The statement that said I was due 12.94 for Awakening the Dragon. However, my contract stated that the base amount to receive royalties was 25.00 not copies.

Pagefree’s response:

You did not read the statement below correctly, re-read. The statement is completely accurate and includes payments received during the period noted from Ingram, who also provides the sales through Baker & Taylor.

March 8, 2007 from Pagefree
Higher Self did not pay for their books until after the applicable quarter. Rankings mean nothing. They are a sales tool from Amazon. They do not send us money based on rankings.
I believe the bigger issue here, ma’am, is that you A) are not reading what is in your Agreement and the detailed explanation on our website, therefore you are not absorbing its content and are arguing based on your misconception; B) have demonstrated that you consistently harbor suspicion and even though have been, in every instance from what I can review, proven wrong – you persist in misinformed argument, confrontational demands and threats; C) seem to be missing the overall point that you are not promoting your book successfully; your sales are far below average and you would be much happier with your publishing project if you invested time in marketing your books. PageFree offers a free eBook entitled “30 Days and Ways to Market Your Book” which is available by emailing 30daysandways@pagefreepublishing.com with your request.
Please keep in mind that your archival fee renewal of $15.00 per book will be due on June 5, 2007. If you do not wish the Ingram distribution renewal, you must inform us by following the procedure outlined in the Publishing Agreement. Unless otherwise informed, PageFree will by default deduct the archival fees from any unpaid royalties.
I am sorry, ma’am, but we simply cannot spend any more time on this matter. We wish you success in your efforts and suggest if you doubt Ingram’s figures you should provide receipt copies of attributed sales to PageFree and we will be happy to take this up with Ingram on your behalf. As stated before, however, you must factor in the amount of time between sale to the store and when the actual payment is received by Ingram, and consequently PageFree.

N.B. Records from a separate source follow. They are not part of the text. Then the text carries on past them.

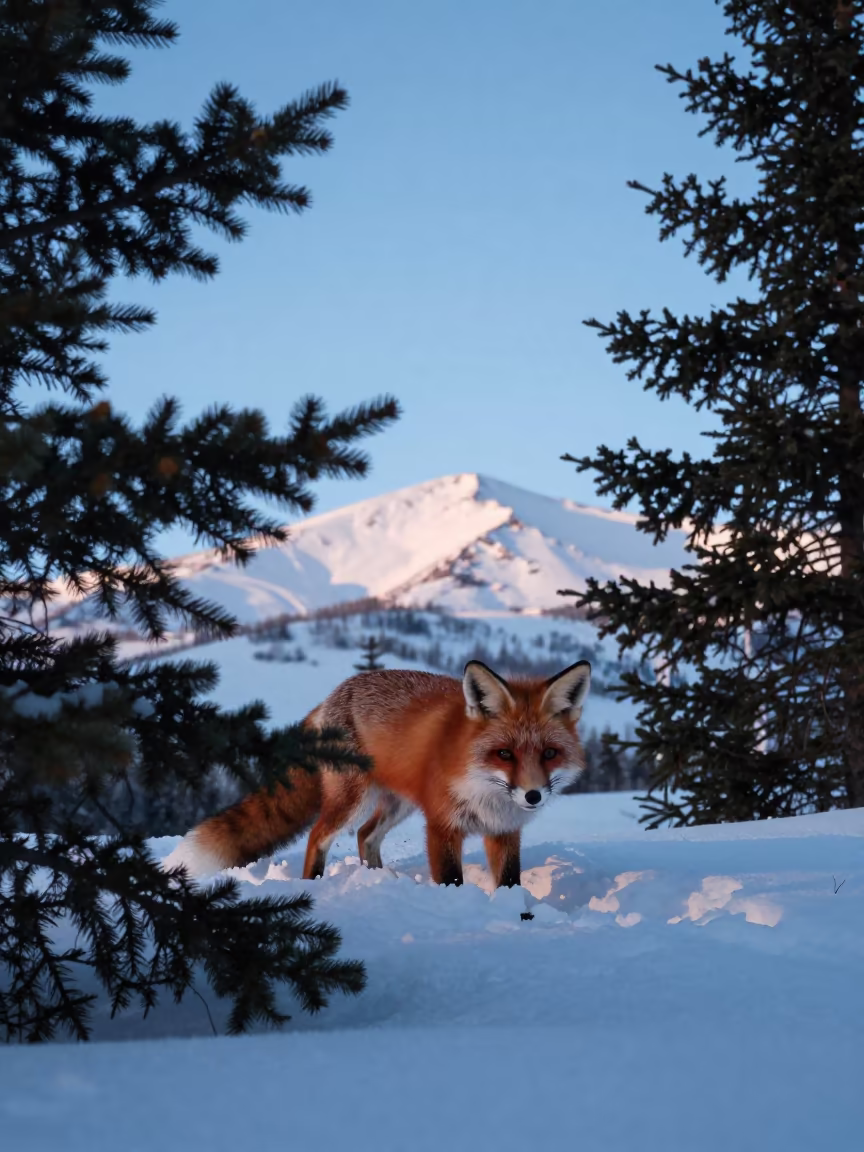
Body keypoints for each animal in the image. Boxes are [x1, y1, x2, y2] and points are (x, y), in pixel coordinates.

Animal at [165, 658, 591, 889]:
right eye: (504, 754)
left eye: (549, 754)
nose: (533, 795)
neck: (484, 790)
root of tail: (330, 697)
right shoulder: (441, 825)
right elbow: (451, 879)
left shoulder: (504, 832)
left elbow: (509, 883)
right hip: (352, 799)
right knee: (319, 836)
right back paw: (313, 885)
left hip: (397, 804)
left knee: (365, 836)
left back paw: (380, 880)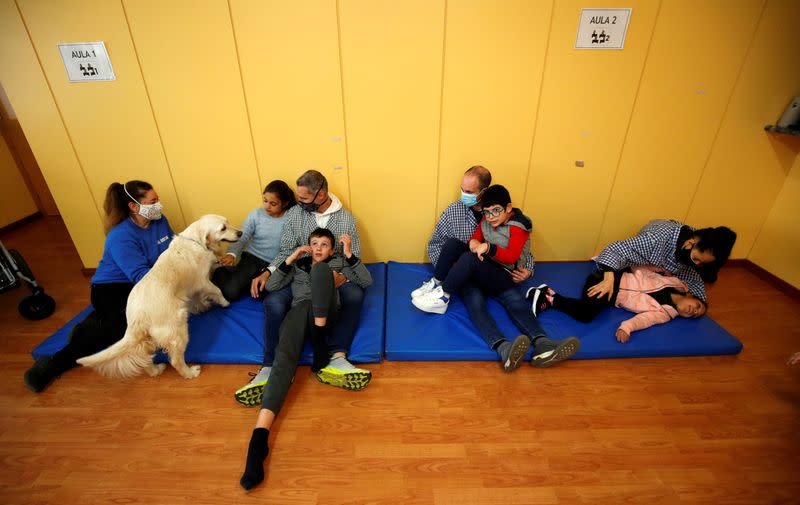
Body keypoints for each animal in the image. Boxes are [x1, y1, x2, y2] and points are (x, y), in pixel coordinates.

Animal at [77, 216, 241, 378]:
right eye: (223, 228)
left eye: (227, 222)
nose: (240, 233)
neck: (196, 241)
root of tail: (136, 317)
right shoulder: (203, 281)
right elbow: (217, 291)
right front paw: (224, 302)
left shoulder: (192, 287)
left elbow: (197, 298)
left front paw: (202, 306)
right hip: (177, 329)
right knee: (176, 360)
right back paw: (190, 372)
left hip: (148, 340)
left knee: (144, 359)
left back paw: (156, 370)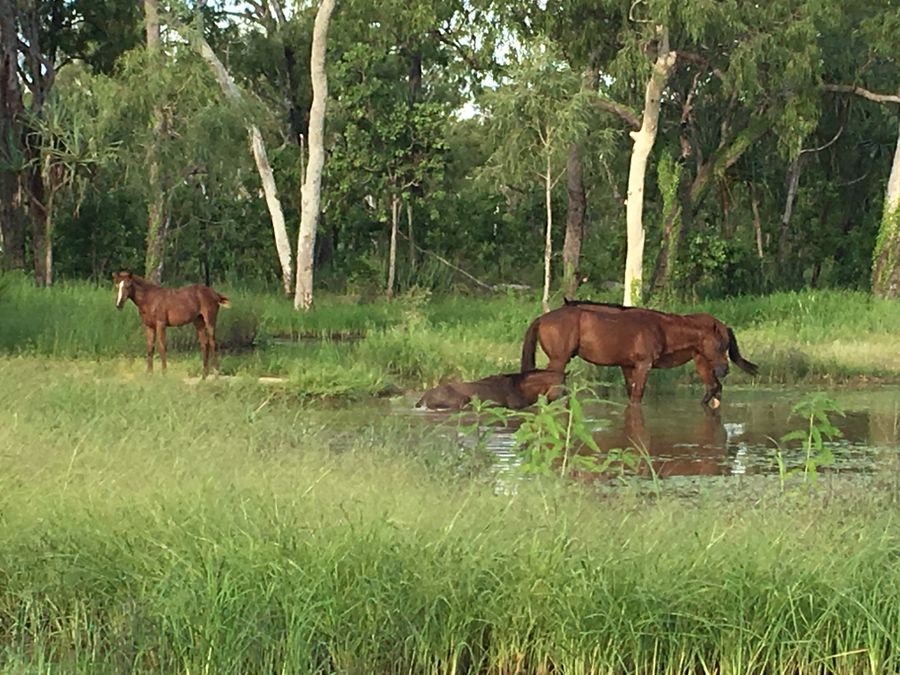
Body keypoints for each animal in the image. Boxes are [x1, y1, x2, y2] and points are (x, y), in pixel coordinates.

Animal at [521, 303, 757, 406]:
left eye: (726, 346)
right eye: (718, 345)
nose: (725, 369)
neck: (662, 329)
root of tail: (542, 318)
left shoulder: (628, 367)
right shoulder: (643, 366)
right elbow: (637, 397)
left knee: (714, 388)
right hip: (558, 361)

After this email, I realized that I had been conned again. I started doing research. The more I learned, the more foolish I felt. I contacted Lightning Source and made arrangement to publish myself. Per the contract, I sent certified letter terminating the contract. I sent two letters. One was returned unopened. The other sat in the mailbox for weeks.

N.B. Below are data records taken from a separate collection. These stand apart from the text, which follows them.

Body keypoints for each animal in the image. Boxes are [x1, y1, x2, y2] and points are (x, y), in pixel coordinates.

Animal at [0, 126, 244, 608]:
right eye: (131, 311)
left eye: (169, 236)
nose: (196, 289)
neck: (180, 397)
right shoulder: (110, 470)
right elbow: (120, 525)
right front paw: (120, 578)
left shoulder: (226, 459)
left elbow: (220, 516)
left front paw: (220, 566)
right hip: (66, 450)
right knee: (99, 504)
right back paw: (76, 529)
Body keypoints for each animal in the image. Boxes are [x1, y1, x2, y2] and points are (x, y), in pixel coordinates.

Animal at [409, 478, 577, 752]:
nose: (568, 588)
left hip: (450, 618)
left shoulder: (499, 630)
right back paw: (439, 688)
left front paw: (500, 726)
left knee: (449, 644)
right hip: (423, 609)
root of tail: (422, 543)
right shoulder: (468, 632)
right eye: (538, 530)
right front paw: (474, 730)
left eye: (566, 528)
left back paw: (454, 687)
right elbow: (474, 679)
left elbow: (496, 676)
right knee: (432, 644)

On Oct 17, I sent the following email:
From: Tirgana ah Athena [mailto:tirgana@yahoo.com]
Sent: Wednesday, October 17, 2007 4:43 PM
To: R. Catton PageFree Publishing, Inc.; KD Blagg - PageFree Publishing Inc.
Subject: Our contract
I have been attempting to contact you by certified mail both at your post office box and at the 109 S. Farm Street Address. As you can see below the letter to the PO Box hasn't been picked up. The second letter was returned with a notice that it needed to be forwarded to the PO Box.

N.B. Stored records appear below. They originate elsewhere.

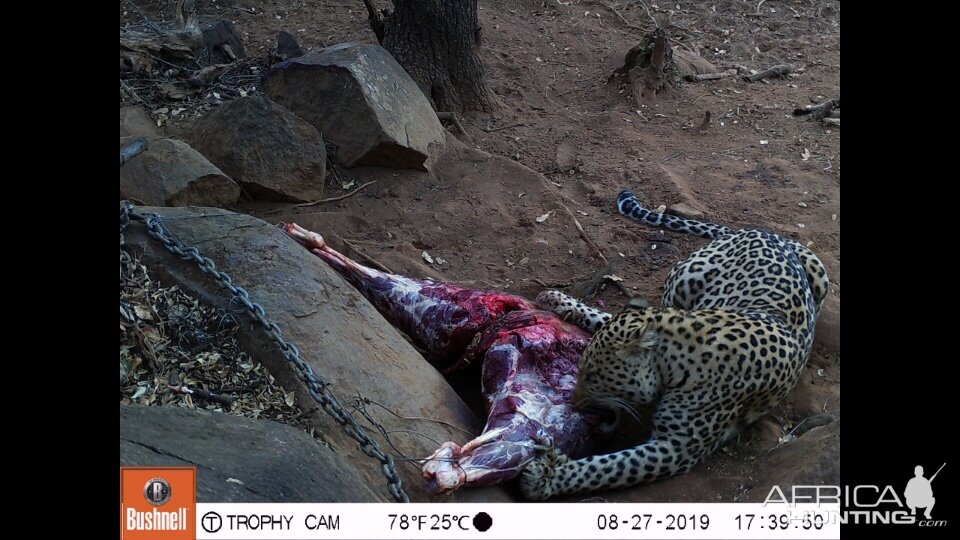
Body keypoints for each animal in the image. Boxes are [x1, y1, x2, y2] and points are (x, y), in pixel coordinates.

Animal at [520, 191, 828, 502]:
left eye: (593, 376)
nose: (575, 402)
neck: (679, 356)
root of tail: (768, 232)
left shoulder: (676, 449)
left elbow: (606, 467)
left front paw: (547, 477)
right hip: (686, 281)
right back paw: (557, 299)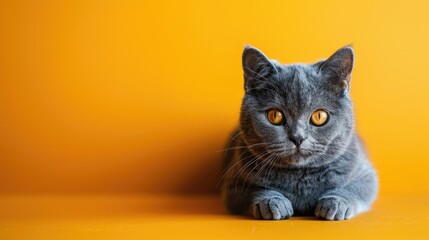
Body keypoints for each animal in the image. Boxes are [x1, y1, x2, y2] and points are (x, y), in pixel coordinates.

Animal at [221, 46, 378, 220]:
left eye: (319, 116)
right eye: (275, 115)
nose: (298, 137)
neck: (300, 177)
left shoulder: (365, 174)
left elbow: (355, 188)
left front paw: (335, 204)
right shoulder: (233, 183)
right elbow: (255, 190)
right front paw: (272, 203)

Label/Receipt Number: 7006 2150 0004 1007 5798
Status: Notice Left

We attempted to deliver your item at 8:50 AM on October 9, 2007 in OTSEGO, MI 49078 and a notice was left. It can be redelivered or picked up at the Post Office. If the item is unclaimed, it will be returned to the sender. Information, if available, is updated every evening. Please check again later.
Whether or not you pick up the letter, I am terminating our contract immediately and all royalties are due on receipt. You service is unreliable and substandard. If I do not receive full payment of my royalties by October 26, I will not only be contacting an attorney, but I will be filing a complaint with the Michigan Attorney General and the Better Business Bureau. After the 26Th, I will not be satisfied just the royalties due me, but I will sue for the entire cost of publishing both my books.
Ignoring my complaints will not solved the issues or bring it to a close. The termination of our association invalids your minimum royalty clause. Payment is due immediately.
Theresa Pachesny

On the same day, Pagefree acknowledge receipt, but did not make payment. January 27, 2008, I sent another email asking for payment. Pagefree never responded.